12月19日、立川市の基地問題を担当する、企画政策課長らとの話し合いをもった。近年、立川基地を巡っては、主にヘリ騒音問題などを背景に行政レベルでも若干の動きがあった。来年で40年目を迎える「自衛隊」立川基地の現状をまじえてレポートする。
2010年8月に判決が確定した普天間基地の騒音訴訟では、基地訴訟で初めて「ヘリコプターの低周波騒音」の被害が認定された。これは従来の騒音とは異なり、耳に聞こえない低周波の騒音(振動)が人体に与える影響を認定した画期的な判決だった。
申入れでは、この判決をうけて、普天間基地と同様のヘリ基地である立川基地周辺での低周波騒音の調査を要請。測定機材の導入などを求めたが、市側の対応は、「低周波騒音は被害の実態がつかめず、国の調査研究待ち」ということだった。だが、環境課とも相談して、測定機材の借り入れなどについては検討してみると答えた。
それ以上に深刻なのは、自衛隊の恒常的な「飛行協定違反」の実態だ。二〇一〇年11月に武蔵村山市が独自調査を行ったところ、立川基地から飛来するヘリの実に7割が、飛行協定に違反する低高度飛行を行っていた事実が判明した。飛行協定は、一九八〇年に国と立川市が結んだもの。申入れでは、飛行調査を立川市でも行うことや、新しい協定の締結交渉を要請した。
市側はこの問題でも積極的とはいえず、「ちゃんと抗議はした。自衛隊も最大限努力すると言っている」などという程度の認識だ。基地周辺の市街化は一層進み、市民の環境意識も増している。今後も要請していきたい。
月に一度訓練飛行で飛来するC1輸送機の後継機XC2問題についても話した。防衛省は、C1を退役させXC2を導入していくとしているが、これ以上危険なジェット機訓練を短い滑走路しかない立川基地で行わせるわけにはいかない。
市にはいまだ防衛省からの正式な情報はないらしいが、試験飛行も含めて認めない強い姿勢を立川市に要請した。

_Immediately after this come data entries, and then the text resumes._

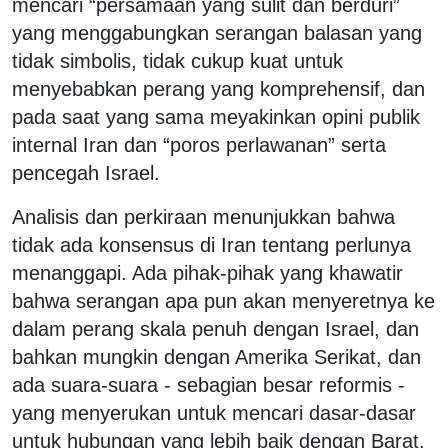
mencari “persamaan yang sulit dan berduri”
yang menggabungkan serangan balasan yang
tidak simbolis, tidak cukup kuat untuk
menyebabkan perang yang komprehensif, dan
pada saat yang sama meyakinkan opini publik
internal Iran dan “poros perlawanan” serta
pencegah Israel.
Analisis dan perkiraan menunjukkan bahwa
tidak ada konsensus di Iran tentang perlunya
menanggapi. Ada pihak-pihak yang khawatir
bahwa serangan apa pun akan menyeretnya ke
dalam perang skala penuh dengan Israel, dan
bahkan mungkin dengan Amerika Serikat, dan
ada suara-suara - sebagian besar reformis -
yang menyerukan untuk mencari dasar-dasar
untuk hubungan yang lebih baik dengan Barat,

2011年9月の立川市の防災訓練では、立川基地の自衛隊がヘリを上空旋回させるという「演出」を行った。旋回は基地外にも広がっており、自衛隊のパフォーマンスは目に余るものがある。申入れではそのことも指摘したが、基地対策担当はその事実を把握していなかった。自衛隊の登場が「当たり前」のことになり、市と基地の間での緊張関係が薄れていくことに強い危惧を覚える。
砂川地域に広がる旧米軍基地拡張予定地の再開発問題についても取り上げた。同地域は、私たちも参加する自主耕作者連絡会や、秋まつり広場などを管理する「木を植える会」などの自主利用が続いている。30年以上続くこうした活動が、買収国有地のフェンス囲い込みを許さない原動力となってきた。
市にはその経緯と意義をしっかりと認め、自主利用団体との話し合いを再開するように要請した。このことについては、前向きの回答が得られた。
3月の大地震以降、反原発運動への参加を軸にテント村でも新しいことに取り組んだ一年だった。都心の福島原発事故緊急会議や、多摩地区での「たまウォーク」などにも参加した。経済産業省前に張られた反原発テントには連日右翼の妨害があり、警察がそれに介入するというお決まりのパターンでの弾圧も始まっている。反原発の波をより力強いものにして、全国原発の再稼働阻止から、全基廃炉への道筋を新年もしっかりと歩む必要がある。
世界を見渡しても、アラブの春、ビンラディン暗殺、米ウォール街占拠、ロシアの冬、そして金正日死去と大きな転換の一年となった。米「タイム」誌は「今年の顔」に、世界中の「抗議者」を選んだ。
12年は、立川への自衛隊強行移駐から40年の年。テント村も40年を迎える。この節目の年に自衛隊の居座りを糾弾し、基地撤去へと攻勢をかける大きな行動も計画している。基地ある限り反基地運動は続く。まだまだやっちゃうぞ!